Brief:
Return each of the following items word for word, omitting the pictures.

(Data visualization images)
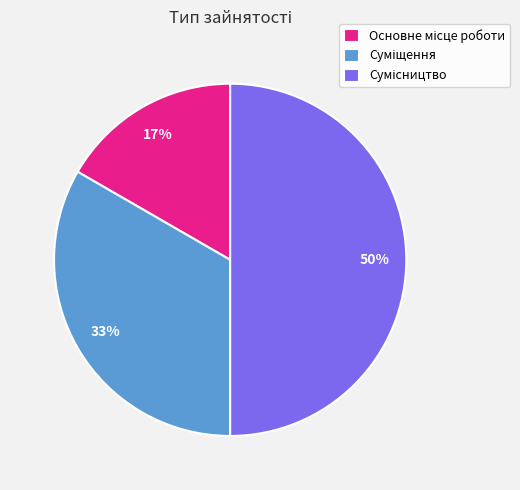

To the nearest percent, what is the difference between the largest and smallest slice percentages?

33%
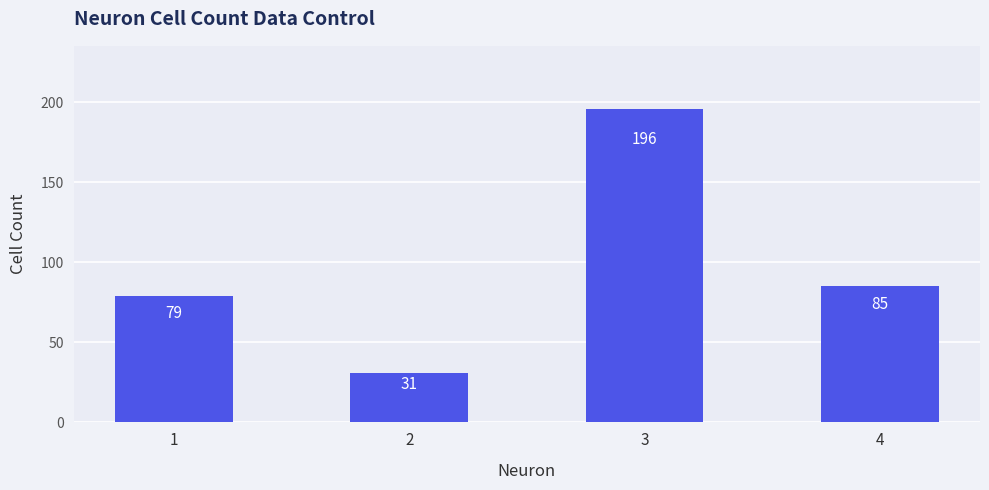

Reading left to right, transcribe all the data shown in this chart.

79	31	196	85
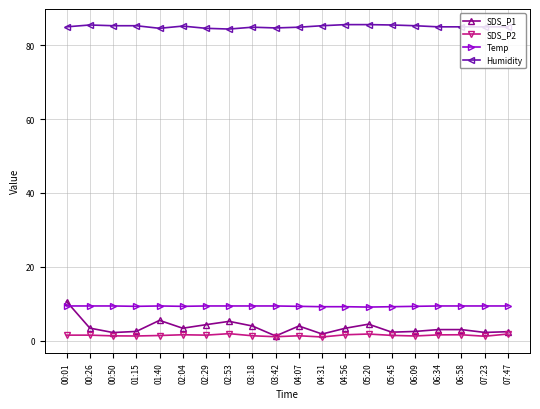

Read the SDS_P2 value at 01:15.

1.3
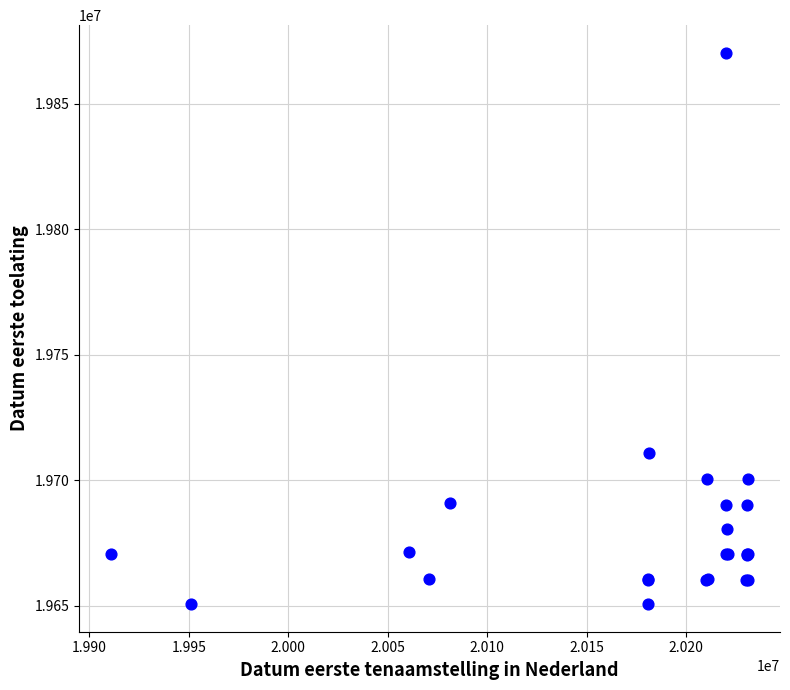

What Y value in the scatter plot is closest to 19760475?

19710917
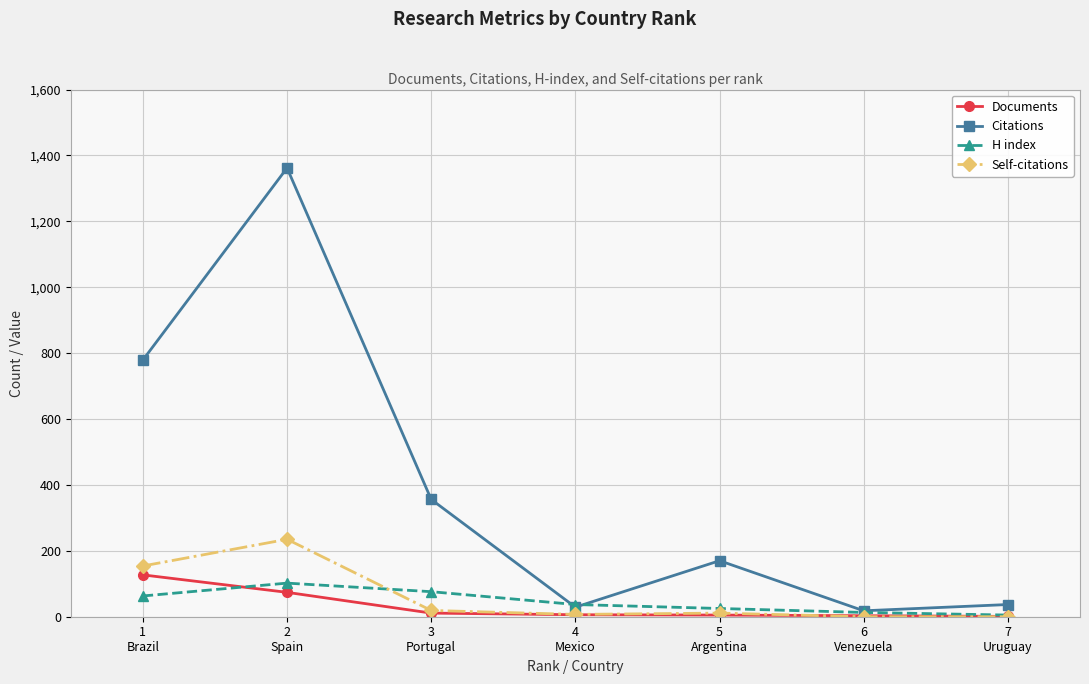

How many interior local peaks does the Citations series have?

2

Result for this exercise:
To the nearest percent, what is the difference between the largest and smallest slice percentages?

33%

Reading left to right, transcribe all the data shown in this chart.

79	31	196	85

Read the SDS_P2 value at 01:15.

1.3

What Y value in the scatter plot is closest to 19760475?

19710917

How many interior local peaks does the Citations series have?

2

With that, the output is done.